Per alcuni mesi, infatti, il servizio di somministrazione della pillola abortiva era stato sospeso, con conseguenze sulle pazienti, costrette e rivolgersi ad altre strutture ospedaliere.

Per questo il Collettivo Fuori genere era sceso in piazza con proteste e manifestazioni, scrivendo anche una lettera al primario di Ostetricia e Ginecologia per chiedere di riattivare un servizio fondamentale.

«Vogliamo che insieme a noi in piazza scendano anche le operatrici e gli operatori del servizio sanitario perché è proprio qui che si dibatte su un problema importante che è quello della salute che è un diritto – ha detto – Siamo partite dal presidio fatto qualche mese fa per la reintroduzione della RU 486 che sappiamo sia stata riattivata nelle ultime settimane».

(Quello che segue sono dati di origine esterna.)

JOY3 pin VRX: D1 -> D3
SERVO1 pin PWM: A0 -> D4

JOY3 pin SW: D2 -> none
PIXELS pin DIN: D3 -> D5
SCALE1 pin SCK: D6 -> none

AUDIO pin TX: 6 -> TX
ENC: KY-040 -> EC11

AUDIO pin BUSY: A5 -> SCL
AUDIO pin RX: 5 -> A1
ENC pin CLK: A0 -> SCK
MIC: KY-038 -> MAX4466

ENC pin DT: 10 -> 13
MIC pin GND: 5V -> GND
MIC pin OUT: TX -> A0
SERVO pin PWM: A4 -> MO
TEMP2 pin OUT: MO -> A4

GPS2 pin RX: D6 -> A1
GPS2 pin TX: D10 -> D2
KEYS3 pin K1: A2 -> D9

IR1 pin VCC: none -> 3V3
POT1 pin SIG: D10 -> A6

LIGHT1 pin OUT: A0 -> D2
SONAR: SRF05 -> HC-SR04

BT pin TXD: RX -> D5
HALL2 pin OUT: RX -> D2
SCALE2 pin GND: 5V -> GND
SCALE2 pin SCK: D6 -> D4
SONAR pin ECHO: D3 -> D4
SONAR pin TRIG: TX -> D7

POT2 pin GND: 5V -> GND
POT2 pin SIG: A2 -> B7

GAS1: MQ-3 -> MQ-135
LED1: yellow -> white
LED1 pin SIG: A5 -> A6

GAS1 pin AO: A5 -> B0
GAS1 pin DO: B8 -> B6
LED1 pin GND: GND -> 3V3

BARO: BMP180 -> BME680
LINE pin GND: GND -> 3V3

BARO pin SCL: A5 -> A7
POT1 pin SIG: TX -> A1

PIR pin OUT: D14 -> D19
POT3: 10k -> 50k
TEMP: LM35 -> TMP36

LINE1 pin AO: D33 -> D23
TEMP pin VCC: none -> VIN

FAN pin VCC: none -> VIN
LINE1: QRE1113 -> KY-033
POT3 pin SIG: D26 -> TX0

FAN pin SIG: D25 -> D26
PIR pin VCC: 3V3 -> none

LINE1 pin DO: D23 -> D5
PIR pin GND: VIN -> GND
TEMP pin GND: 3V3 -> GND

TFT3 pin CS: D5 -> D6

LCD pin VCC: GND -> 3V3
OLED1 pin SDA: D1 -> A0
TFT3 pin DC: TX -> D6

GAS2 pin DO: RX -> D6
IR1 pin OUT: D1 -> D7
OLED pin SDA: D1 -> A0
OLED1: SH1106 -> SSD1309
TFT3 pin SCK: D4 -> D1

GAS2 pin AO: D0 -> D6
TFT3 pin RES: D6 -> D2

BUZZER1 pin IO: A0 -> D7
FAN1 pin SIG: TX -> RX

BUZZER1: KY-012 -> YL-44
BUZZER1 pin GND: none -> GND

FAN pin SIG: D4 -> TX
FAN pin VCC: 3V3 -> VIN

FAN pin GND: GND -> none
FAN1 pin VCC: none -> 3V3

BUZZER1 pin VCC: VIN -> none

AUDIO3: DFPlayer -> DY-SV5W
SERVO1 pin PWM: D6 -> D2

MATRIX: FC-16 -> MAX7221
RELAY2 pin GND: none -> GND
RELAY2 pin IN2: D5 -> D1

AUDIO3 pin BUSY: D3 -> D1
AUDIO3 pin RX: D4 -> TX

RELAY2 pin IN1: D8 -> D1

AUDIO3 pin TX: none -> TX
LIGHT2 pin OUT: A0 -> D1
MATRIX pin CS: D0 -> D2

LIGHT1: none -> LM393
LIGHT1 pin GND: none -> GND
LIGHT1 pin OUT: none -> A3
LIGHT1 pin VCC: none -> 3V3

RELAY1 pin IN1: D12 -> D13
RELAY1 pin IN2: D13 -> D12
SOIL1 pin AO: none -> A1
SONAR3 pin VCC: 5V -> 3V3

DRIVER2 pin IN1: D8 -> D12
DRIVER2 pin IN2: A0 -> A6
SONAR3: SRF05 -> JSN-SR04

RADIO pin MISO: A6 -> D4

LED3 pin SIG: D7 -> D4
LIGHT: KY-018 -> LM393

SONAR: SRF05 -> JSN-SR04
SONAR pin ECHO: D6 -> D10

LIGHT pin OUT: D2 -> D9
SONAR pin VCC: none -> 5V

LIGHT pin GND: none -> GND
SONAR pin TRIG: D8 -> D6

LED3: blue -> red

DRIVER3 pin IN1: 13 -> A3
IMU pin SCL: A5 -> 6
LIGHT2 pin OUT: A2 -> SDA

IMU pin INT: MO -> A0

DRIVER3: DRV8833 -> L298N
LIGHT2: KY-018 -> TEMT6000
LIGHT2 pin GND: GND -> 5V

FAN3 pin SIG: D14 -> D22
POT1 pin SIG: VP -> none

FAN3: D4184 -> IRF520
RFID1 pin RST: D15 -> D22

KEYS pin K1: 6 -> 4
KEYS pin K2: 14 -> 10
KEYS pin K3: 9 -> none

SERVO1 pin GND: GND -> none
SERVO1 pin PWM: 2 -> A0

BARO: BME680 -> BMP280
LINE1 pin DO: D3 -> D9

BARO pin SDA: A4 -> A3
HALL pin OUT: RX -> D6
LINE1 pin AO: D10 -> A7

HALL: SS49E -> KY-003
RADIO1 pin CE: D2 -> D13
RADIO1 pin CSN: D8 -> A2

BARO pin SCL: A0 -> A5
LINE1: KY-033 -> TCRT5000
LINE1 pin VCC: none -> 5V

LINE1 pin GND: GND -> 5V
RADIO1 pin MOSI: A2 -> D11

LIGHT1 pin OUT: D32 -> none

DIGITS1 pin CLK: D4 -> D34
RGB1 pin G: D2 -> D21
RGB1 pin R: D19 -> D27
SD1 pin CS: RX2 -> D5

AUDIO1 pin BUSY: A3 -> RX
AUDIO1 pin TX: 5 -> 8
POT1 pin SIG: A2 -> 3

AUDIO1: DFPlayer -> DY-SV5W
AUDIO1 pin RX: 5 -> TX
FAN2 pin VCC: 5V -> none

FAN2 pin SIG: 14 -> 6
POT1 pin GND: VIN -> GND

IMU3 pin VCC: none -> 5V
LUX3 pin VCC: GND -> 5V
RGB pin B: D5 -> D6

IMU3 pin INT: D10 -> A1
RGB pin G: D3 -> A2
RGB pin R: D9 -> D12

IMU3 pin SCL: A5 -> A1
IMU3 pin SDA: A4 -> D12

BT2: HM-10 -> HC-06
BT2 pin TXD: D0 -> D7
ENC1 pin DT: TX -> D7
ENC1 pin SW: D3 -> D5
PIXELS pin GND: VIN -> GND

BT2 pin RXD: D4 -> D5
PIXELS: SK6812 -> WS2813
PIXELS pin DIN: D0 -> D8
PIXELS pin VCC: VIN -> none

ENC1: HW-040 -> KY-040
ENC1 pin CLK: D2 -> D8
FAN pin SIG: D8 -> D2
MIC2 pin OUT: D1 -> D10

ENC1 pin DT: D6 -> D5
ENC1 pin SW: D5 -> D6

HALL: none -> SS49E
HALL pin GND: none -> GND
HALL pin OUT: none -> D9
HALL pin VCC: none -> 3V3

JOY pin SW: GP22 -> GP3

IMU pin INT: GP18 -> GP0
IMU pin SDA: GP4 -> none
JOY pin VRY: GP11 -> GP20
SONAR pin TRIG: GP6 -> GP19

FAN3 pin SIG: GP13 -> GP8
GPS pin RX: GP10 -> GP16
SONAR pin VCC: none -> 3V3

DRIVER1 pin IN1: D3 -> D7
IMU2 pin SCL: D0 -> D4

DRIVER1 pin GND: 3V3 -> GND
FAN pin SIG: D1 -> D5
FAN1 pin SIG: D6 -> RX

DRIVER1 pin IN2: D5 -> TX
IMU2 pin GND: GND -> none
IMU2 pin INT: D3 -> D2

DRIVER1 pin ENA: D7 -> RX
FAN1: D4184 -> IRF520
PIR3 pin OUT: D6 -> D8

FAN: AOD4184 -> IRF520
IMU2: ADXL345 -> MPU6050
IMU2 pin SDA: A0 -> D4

«Il problema più grande, che non è soltanto legato a questa Asl ma è una questione nazionale, è quello dell’obiezione di coscienza – ha aggiunto la Ludovico- Nel momento in cui si riattiva un servizio e un diritto per le cittadine, si deve tener conto che le poche ginecologhe e le poche operatrici che poi sono non obiettrici, si vedono caricate di un plus lavoro. Abbiamo l’obiezione di coscienza da una parte che riguarda ovviamente il reparto di Ginecologia, dall’altra il diritto delle donne e poi invece più in generale, la questione del sottorganico che è invece un problema strutturale sistemico della Asl aquilana, quindi capire come si fa a sfruttare lavoratori sanitari, non solo a scapito della pelle dei pazienti, ma anche dei lavoratori stessi».